Analytical Performance Estimation during Code Generation on Modern GPUs
Dominik Ernst, Markus Holzer, Georg Hager, Matthias Knorr, Gerhard Wellein
TL;DR
The paper tackles the challenge of selecting effective code-generation configurations for GPUs by introducing an analytic performance estimator (Warpspeed) that builds a memory-hierarchy-aware extension of the roofline model. It derives cache- and memory-traffic metrics from high-level address expressions produced by code generators (e.g., pystencils) and couples these metrics to a ranking workflow that avoids kernel execution for hardware exploration. The approach is demonstrated on two challenging GPU workloads—a range-four 3D stencil and a complex LBM solver—revealing meaningful configuration rankings and insights into cache reuse through Layer Conditions, while highlighting limitations in capturing latency effects that limit top-rank accuracy. Overall, the method enables fast, hardware-aware exploration of large configuration spaces, supports architectural studies (e.g., V100 to A100 transitions), and can guide improvements in code-generation strategies.
Abstract
Automatic code generation is frequently used to create implementations of algorithms specifically tuned to particular hardware and application parameters. The code generation process involves the selection of adequate code transformations, tuning parameters, and parallelization strategies.

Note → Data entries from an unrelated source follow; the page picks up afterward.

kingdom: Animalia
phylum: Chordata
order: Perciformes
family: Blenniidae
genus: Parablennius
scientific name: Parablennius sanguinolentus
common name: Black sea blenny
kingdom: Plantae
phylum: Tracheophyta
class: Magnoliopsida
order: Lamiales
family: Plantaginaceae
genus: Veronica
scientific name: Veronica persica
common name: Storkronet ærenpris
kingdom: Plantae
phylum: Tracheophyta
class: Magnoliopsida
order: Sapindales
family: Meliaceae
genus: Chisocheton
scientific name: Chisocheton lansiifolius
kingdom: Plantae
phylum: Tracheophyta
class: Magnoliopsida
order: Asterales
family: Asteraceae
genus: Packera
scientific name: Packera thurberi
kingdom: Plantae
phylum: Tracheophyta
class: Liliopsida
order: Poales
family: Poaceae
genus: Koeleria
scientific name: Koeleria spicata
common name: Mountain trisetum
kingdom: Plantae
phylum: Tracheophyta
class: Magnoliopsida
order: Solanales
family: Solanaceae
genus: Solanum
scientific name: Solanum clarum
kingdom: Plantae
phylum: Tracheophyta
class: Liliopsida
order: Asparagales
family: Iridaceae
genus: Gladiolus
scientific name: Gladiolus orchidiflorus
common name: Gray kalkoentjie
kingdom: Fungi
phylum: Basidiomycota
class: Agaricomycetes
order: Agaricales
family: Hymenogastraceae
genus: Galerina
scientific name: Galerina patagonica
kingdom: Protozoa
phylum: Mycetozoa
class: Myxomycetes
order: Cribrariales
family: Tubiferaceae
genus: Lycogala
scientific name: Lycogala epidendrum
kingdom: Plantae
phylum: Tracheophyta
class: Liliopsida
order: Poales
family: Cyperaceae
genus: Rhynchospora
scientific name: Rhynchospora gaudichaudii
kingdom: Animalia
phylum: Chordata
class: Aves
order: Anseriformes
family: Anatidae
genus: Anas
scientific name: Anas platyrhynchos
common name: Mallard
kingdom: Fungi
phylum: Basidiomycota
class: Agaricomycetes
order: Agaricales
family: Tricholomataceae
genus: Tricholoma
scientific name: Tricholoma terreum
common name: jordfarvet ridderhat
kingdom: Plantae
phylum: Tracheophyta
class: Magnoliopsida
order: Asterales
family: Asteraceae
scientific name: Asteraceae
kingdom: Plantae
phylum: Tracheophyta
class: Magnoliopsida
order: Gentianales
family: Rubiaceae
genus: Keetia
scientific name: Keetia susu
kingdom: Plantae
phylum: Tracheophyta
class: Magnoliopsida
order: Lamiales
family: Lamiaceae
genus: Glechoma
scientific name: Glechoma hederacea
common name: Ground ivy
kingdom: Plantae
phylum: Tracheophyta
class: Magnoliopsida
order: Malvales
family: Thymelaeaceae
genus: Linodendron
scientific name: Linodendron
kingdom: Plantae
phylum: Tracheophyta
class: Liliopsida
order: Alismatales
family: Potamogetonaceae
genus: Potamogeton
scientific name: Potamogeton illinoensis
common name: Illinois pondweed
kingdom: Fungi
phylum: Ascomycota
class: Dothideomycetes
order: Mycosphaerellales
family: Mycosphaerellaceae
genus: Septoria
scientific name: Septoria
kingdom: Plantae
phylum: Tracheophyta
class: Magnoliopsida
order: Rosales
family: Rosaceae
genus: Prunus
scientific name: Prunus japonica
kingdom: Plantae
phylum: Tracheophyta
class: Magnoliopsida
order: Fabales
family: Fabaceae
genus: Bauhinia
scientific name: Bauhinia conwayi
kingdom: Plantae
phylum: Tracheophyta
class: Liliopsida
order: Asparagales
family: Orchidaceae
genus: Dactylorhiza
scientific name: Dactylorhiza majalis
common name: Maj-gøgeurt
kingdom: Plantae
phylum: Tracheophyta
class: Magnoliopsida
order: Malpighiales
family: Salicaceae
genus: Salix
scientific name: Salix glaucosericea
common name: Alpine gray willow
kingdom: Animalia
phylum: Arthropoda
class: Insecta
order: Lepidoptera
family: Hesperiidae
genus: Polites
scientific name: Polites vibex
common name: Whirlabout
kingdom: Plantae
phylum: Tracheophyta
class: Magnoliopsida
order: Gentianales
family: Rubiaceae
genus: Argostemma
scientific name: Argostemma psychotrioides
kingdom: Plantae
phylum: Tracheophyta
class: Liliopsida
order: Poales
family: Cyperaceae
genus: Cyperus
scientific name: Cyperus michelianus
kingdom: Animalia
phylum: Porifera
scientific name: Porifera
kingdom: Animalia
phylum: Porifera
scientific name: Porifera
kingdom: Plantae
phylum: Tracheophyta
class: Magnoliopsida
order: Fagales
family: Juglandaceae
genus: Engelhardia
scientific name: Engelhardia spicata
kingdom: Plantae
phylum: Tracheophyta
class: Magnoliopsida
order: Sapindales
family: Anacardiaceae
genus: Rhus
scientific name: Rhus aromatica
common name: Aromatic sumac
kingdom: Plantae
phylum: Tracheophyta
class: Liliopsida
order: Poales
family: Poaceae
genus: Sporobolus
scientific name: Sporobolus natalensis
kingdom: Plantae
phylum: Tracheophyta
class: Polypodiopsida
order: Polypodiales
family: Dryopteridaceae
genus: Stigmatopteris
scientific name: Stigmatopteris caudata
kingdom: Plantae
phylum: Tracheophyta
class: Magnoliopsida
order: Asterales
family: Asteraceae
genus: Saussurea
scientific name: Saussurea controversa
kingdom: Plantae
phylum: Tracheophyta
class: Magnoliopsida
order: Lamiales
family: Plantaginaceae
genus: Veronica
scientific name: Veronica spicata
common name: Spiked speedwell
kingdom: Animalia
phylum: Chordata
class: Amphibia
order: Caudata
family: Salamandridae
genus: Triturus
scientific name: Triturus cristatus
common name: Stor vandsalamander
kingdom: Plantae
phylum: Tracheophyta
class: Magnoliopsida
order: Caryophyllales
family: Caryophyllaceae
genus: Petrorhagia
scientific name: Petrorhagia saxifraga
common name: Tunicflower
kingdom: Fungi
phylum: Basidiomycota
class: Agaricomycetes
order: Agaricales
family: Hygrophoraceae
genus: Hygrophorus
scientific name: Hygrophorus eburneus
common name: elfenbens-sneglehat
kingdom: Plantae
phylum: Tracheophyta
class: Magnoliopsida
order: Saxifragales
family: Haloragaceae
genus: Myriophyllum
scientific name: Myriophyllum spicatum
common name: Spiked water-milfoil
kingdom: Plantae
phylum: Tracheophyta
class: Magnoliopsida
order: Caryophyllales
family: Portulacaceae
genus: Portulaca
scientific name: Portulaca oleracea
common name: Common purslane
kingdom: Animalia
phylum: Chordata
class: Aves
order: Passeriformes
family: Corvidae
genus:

We propose an alternative to time-intensive autotuning, scenario-specific performance models, or black-box machine learning to select the best-performing configuration. This paper identifies the relevant performance-defining mechanisms for memory-intensive GPU applications through a performance model coupled with an analytic hardware metric estimator. This enables a quick exploration of large configuration spaces to identify highly efficient code candidates with high accuracy. We examine the changes of the A100 GPU architecture compared to the predecessor V100 and address the challenges of how to model the data transfer volumes through the new memory hierarchy. We show how our method can be coupled to the pystencils stencil code generator, which is used to generate kernels for a range-four 3D-25pt stencil and a complex two-phase fluid solver based on the Lattice Boltzmann Method. For both, it delivers a ranking that can be used to select the best-performing candidate. The method is not limited to stencil kernels but can be integrated into any code generator that can generate the required address expressions.